18-65 year old patients are likely to be at a greater risk of psychiatric morbidity following TBI than over 65 year olds whereas neurobehavioural symptoms are prevalent in both age groups.
创伤性脑损伤(TBI)后神经行为症状和某些精神障碍很常见。相对较少的研究调查了年龄对这些结果的影响。
我们的目的是比较18至65岁和65岁以上TBI患者的神经行为症状和精神障碍发生率。

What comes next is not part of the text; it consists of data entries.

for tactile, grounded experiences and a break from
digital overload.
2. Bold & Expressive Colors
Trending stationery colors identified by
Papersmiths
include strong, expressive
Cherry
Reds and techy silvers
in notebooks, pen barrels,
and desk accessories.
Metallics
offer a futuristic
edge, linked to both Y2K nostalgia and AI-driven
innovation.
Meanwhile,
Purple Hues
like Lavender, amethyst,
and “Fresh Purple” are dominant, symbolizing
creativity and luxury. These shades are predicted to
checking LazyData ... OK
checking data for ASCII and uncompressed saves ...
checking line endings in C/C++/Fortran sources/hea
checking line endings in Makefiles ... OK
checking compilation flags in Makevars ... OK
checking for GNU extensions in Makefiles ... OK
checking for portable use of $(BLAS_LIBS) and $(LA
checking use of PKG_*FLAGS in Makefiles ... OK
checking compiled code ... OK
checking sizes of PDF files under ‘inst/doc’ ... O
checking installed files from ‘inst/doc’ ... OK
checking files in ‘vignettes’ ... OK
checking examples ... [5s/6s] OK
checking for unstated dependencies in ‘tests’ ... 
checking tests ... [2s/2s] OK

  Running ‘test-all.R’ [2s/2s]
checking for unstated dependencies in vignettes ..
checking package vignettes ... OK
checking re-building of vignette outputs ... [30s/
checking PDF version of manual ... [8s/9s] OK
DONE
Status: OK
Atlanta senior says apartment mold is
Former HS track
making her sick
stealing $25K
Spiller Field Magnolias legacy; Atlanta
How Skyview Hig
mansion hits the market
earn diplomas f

120名18至65岁的成年人和45名65岁以上的成年人在TBI后入院,在受伤一年后对其神经行为症状和精神障碍进行评估。
我们的估计表明,根据神经精神病学临床评估量表(SCAN)访谈,18至65岁患者中符合国际疾病分类第10版(ICD - 10)精神障碍的比例(32%)高于65岁以上患者(16%)。同样,ICD - 10抑郁症在年轻患者(16%)中比老年患者组(11%)更常见。这些差异均无统计学意义。然而,多元回归分析显示,在其他风险因素中,年龄较小与精神障碍的存在显著相关。此外,使用一般健康问卷 - 28(GHQ - 28)(p < 0.01)和修订后的临床访谈量表(CIS - R)(p < 0.01)等筛查工具在较年轻年龄组中检测到的精神病例发生率显著更高。两个年龄组之间个体神经行为症状的发生率差异显著。18至65岁人群中最常见的症状是易怒(37%)和睡眠问题(37%)。在老年患者组中,最常见的症状是记忆力差(40%)、依赖(38%)和思维迟缓(33%)。
18至65岁的患者在TBI后发生精神疾病的风险可能比65岁以上的患者更大,而神经行为症状在两个年龄组中都很普遍。